Ricca e sontuosa (specialmente in occasione di banchetti e ricevimenti) la cucina di Casa Savoia, e di conseguenza anche quella del Piemonte stesso, ha le sue radici nella più famosa cucina francese.
Nella seconda metà del 700 è iniziata in Francia la grande rivoluzione della gastronomia; le ricette vengono depurate nei gusti, alleggerite negli ingredienti; l’abituale miscellanea tra il dolce e l’agro, tra il salato e lo zuccherato lascia il posto ad una cucina pulita nei sapori, libera da sovrapposizioni e da un’opulenza che fino ad allora era stata protagonista della cucina europea.
Leggerezza, raffinatezza, equilibrio, dosaggio, armonia.
Era iniziata la nouvelle cuisine. Ebbene si! Sembra l’invenzione dell’ultimo minuto ed invece ci avevano già pensato quasi trecento anni fa.
Nouvelle Cuisine
Ma stiamo parlando della Francia, e l’Italia? Ora ci arriviamo.
Nel 1776 proprio facendo riferimento alle nuove linee guida, un anonimo cuoco piemontese ne pose le basi pubblicando “Il cuoco piemontese perfezionato a Parigi che insegna con facil metodo a cucinare…”. Cuoco professionista, egli introdusse i nuovi principi appresi a Parigi. Fece un lavoro grandioso, operando direttamente sulle ricette.

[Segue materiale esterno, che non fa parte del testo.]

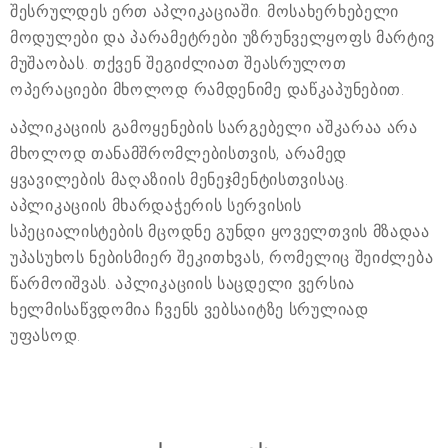
შესრულდეს ერთ აპლიკაციაში. მოსახერხებელი
მოდულები და პარამეტრები უზრუნველყოფს მარტივ
მუშაობას. თქვენ შეგიძლიათ შეასრულოთ
ოპერაციები მხოლოდ რამდენიმე დაწკაპუნებით.
აპლიკაციის გამოყენების სარგებელი აშკარაა არა
მხოლოდ თანამშრომლებისთვის, არამედ
ყვავილების მაღაზიის მენეჯმენტისთვისაც.
აპლიკაციის მხარდაჭერის სერვისის
სპეციალისტების მცოდნე გუნდი ყოველთვის მზადაა
უპასუხოს ნებისმიერ შეკითხვას, რომელიც შეიძლება
წარმოიშვას. აპლიკაციის საცდელი ვერსია
ხელმისაწვდომია ჩვენს ვებსაიტზე სრულიად
უფასოდ.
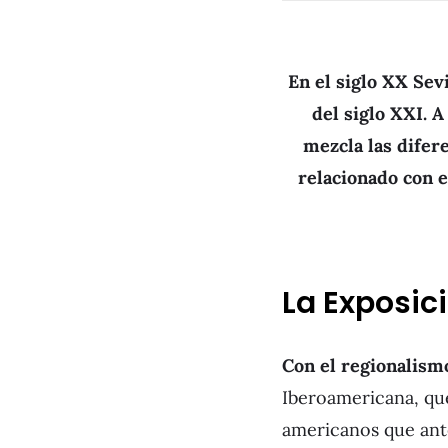
En el siglo XX Sev
del siglo XXI. A
mezcla las difere
relacionado con el
La Exposici
Con el regionalism
Iberoamericana, que
americanos que ante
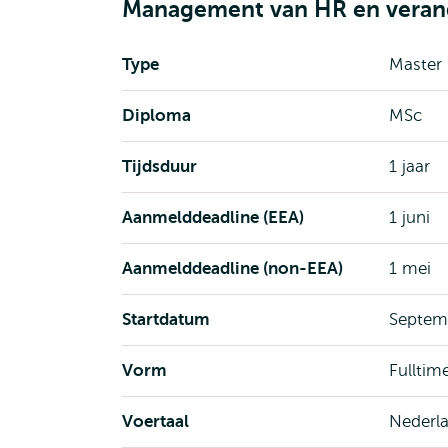
Management van HR en veran
Type
Master
Diploma
MSc
Tijdsduur
1 jaar
Aanmelddeadline (EEA)
1 juni
Aanmelddeadline (non-EEA)
1 mei
Startdatum
Septem
Vorm
Fulltim
Voertaal
Nederl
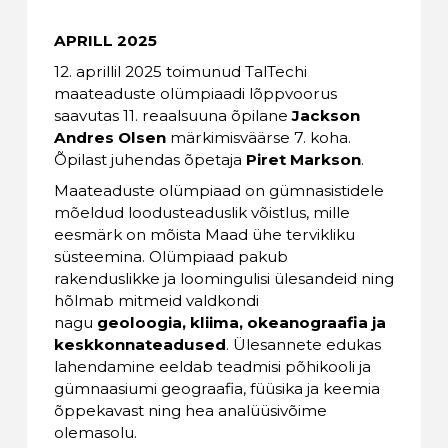
APRILL 2025
12. aprillil 2025 toimunud TalTechi
maateaduste olümpiaadi lõppvoorus
saavutas 11. reaalsuuna õpilane
Jackson
Andres Olsen
märkimisväärse 7. koha.
Õpilast juhendas õpetaja
Piret Markson
.
Maateaduste olümpiaad on gümnasistidele
mõeldud loodusteaduslik võistlus, mille
eesmärk on mõista Maad ühe tervikliku
süsteemina. Olümpiaad pakub
rakenduslikke ja loomingulisi ülesandeid ning
hõlmab mitmeid valdkondi
nagu
geoloogia, kliima, okeanograafia ja
keskkonnateadused
. Ülesannete edukas
lahendamine eeldab teadmisi põhikooli ja
gümnaasiumi geograafia, füüsika ja keemia
õppekavast ning hea analüüsivõime
olemasolu.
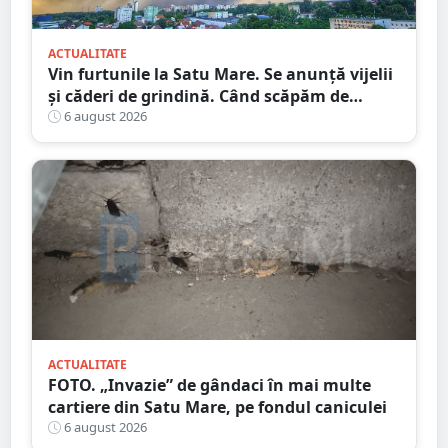
ACTUALITATE
Vin furtunile la Satu Mare. Se anunță vijelii
și căderi de grindină. Când scăpăm de
caniculă
6 august 2026
ACTUALITATE
FOTO. „Invazie” de gândaci în mai multe
cartiere din Satu Mare, pe fondul caniculei
6 august 2026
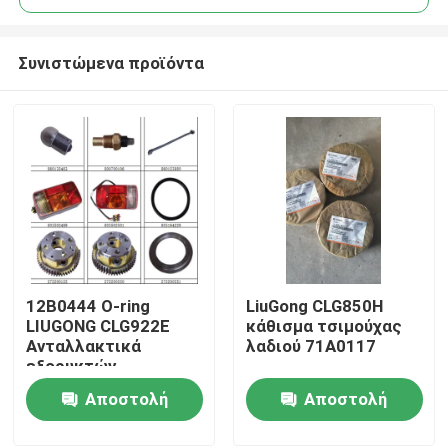
Συνιστώμενα προϊόντα
12Β0444 Ο-ring
LiuGong CLG850H
Αρχική Σελίδα
LIUGONG CLG922E
κάθισμα τσιμούχας
Ανταλλακτικά
λαδιού 71A0117
εξορυκτών
Προϊόντα
Αποστολή
Αποστολή
ερώτησης
ερώτησης
Σχετικά με εμάς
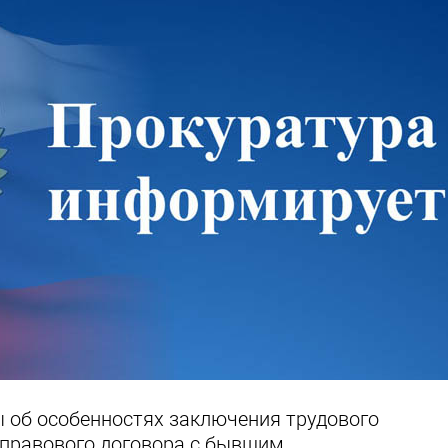
 об особенностях заключения трудового
-правового договора с бывшим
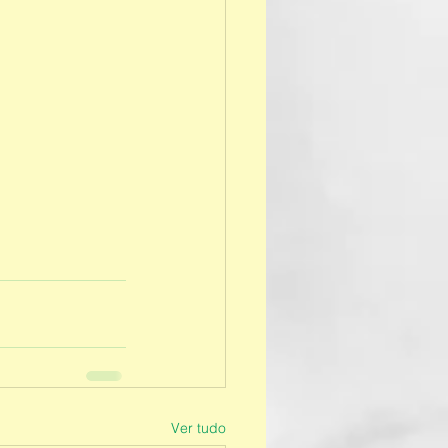
Ver tudo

Questo genio della cucina, nel suo testo e nelle molteplici edizioni successive, propose la sostituzione degli ingredienti originali con altri che rispecchiavano meglio il gusto piemontese, più facili da reperire o che semplicemente riteneva di miglior qualità come ad esempio il vino bianco secco al posto dello Champagne, i tartufi bianchi di Alba al posto di quelli neri del Périgord, le cipolle di Ivrea ed i cardi di Chieri furono preferiti a tutti gli altri; suo anche il merito della introduzione della pasta si semola in Piemonte.
Nelle edizione successive del suo ricettario inserisce più presentazioni di paste precisando, a proposito dei vermicelli, “ve ne sono dei bianchi e dei gialli, grossi e piccoli, e sono tutti egualmente buoni e quelli di pasta di Rivoli sono i migliori…” e ancora, ” vi è pur anche la semola, la quale è buonissima per gli ammalati o per persone che mangiano poco a cena e che vogliono conservare la loro salute“.
Oggi potremmo definirlo un ricettario a Km Zero
Nel suo libro di cucina troviamo una vasta gamma di ricette, ma troviamo anche un capitolo che spiega i doveri del mastro di casa, che per essere bene adempiuti, dimandano cure molto seriose; e una spiegazione dettagliata dei vari utensili di cucina.
Questo ci fa capire che il suo trattato era rivolto si ai cuochi professionisti, ma anche a anche a massaie e a tutte le persone che volevano cimentarsi in quella che allora, come oggi, era ritenuta una professione di notevole pregio.
La pubblicazione della sua opera consentì il diffondersi della cucina piemontese ad ampio livello e permise al Piemonte di divenire il più grande vivaio di cuochi dell’epoca.